#### SUPPLIED PASSAGE
Collins' claim that 'integralism has much in common with Italian Fascism, Franco's Spain or Salazar's Portugal' is a cheap shot. First, Collins identifies Santamaria with integralism. Then he links integralism with Italian Fascism. Quite a debating trick, when you think about it.
Santamaria, like the rest of us, had many faults. But support for Italian Fascism was not one of them — and Collins has not supplied any evidence to the contrary.
Collins links Santamaria's support for immigration to 'the mantra "populate or perish" with its racist overtones'.
Another cheap shot. There is no evidence whatsoever to support the view that Santamaria was in any sense racist. Indeed Santamaria and his colleagues were ahead of both the Labor and Liberal parties in advocating the abolition of the White Australia Policy.
Collins opines that 'Abbott is wrong to suggest that [integralism] has made Australian Catholicism "more intellectual"'. I am not aware that Abbott has ever commented on integralism — and Collins does not quote any sources in support of his implied assertion. This is mere verballing.

Nonsense of course, but Santamaria's affection for fascists of the home town Italian kind and Franco has been well-established, because a fascist authoritarian figure who got on with the pope of the day was way better than filthy commie swine ... you could do a deal with them ... and maybe regret it later when things went pear-shaped ...

 


 

Polonius's paranoia turned up again in the lizard Oz, outside the paywall because it was so long ago. The pond can't believe it's quoting Adams (no link, the pond never links to the reptiles, but it's easily googled) ...

We’ve been a mutual admonishment society for almost 30 years — yet there he is. Sitting in my studio. Small as life. Gerard Henderson! About to discuss his bio of the wondrously enchristianed RC warrior Bob Santamaria. The atmosphere’s tense — both of us supping with long spoons. And even before he begins talking about Santa (or was Gerard channelling him?) we’d disagreed about what had brought us together. Gerard insisted we’d invited him and that he’d accepted “out of politeness” whereas my understanding was that he’d made the overtures. Both versions are equally improbable.

#### MATERIAL PROVIDED
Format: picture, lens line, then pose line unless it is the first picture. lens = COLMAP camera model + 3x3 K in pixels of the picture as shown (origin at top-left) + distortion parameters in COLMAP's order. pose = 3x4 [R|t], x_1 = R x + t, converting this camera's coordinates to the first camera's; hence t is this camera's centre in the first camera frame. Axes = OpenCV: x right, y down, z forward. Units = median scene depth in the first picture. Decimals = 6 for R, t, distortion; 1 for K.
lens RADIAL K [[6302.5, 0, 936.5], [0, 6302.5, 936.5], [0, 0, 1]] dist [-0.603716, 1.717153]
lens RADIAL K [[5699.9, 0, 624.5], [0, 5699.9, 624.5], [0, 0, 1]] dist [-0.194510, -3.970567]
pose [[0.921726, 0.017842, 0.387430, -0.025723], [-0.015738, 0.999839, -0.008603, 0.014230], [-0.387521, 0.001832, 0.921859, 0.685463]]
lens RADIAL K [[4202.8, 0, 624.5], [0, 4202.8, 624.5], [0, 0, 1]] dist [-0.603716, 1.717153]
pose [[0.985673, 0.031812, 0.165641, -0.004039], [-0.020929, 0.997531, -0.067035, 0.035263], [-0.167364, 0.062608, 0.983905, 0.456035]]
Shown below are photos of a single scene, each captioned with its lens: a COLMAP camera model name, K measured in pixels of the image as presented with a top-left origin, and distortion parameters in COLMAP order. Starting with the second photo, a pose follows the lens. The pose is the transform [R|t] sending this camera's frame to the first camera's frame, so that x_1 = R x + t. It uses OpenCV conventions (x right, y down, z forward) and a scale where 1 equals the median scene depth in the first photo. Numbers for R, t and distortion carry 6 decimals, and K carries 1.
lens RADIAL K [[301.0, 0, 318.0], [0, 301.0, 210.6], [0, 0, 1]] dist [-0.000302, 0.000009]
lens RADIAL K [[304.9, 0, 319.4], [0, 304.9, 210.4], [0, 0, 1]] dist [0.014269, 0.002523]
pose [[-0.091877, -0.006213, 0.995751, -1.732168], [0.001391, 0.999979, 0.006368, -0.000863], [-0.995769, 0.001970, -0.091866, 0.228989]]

#### WHAT IS EXPECTED
Extract everything from "Polonius's paranoia turned" down to "are equally improbable." in the passage about Santamaria. The rows are separate from the passage about Santamaria.

#### FINAL ANSWER
Polonius's paranoia turned up again in the lizard Oz, outside the paywall because it was so long ago. The pond can't believe it's quoting Adams (no link, the pond never links to the reptiles, but it's easily googled) ...

We’ve been a mutual admonishment society for almost 30 years — yet there he is. Sitting in my studio. Small as life. Gerard Henderson! About to discuss his bio of the wondrously enchristianed RC warrior Bob Santamaria. The atmosphere’s tense — both of us supping with long spoons. And even before he begins talking about Santa (or was Gerard channelling him?) we’d disagreed about what had brought us together. Gerard insisted we’d invited him and that he’d accepted “out of politeness” whereas my understanding was that he’d made the overtures. Both versions are equally improbable.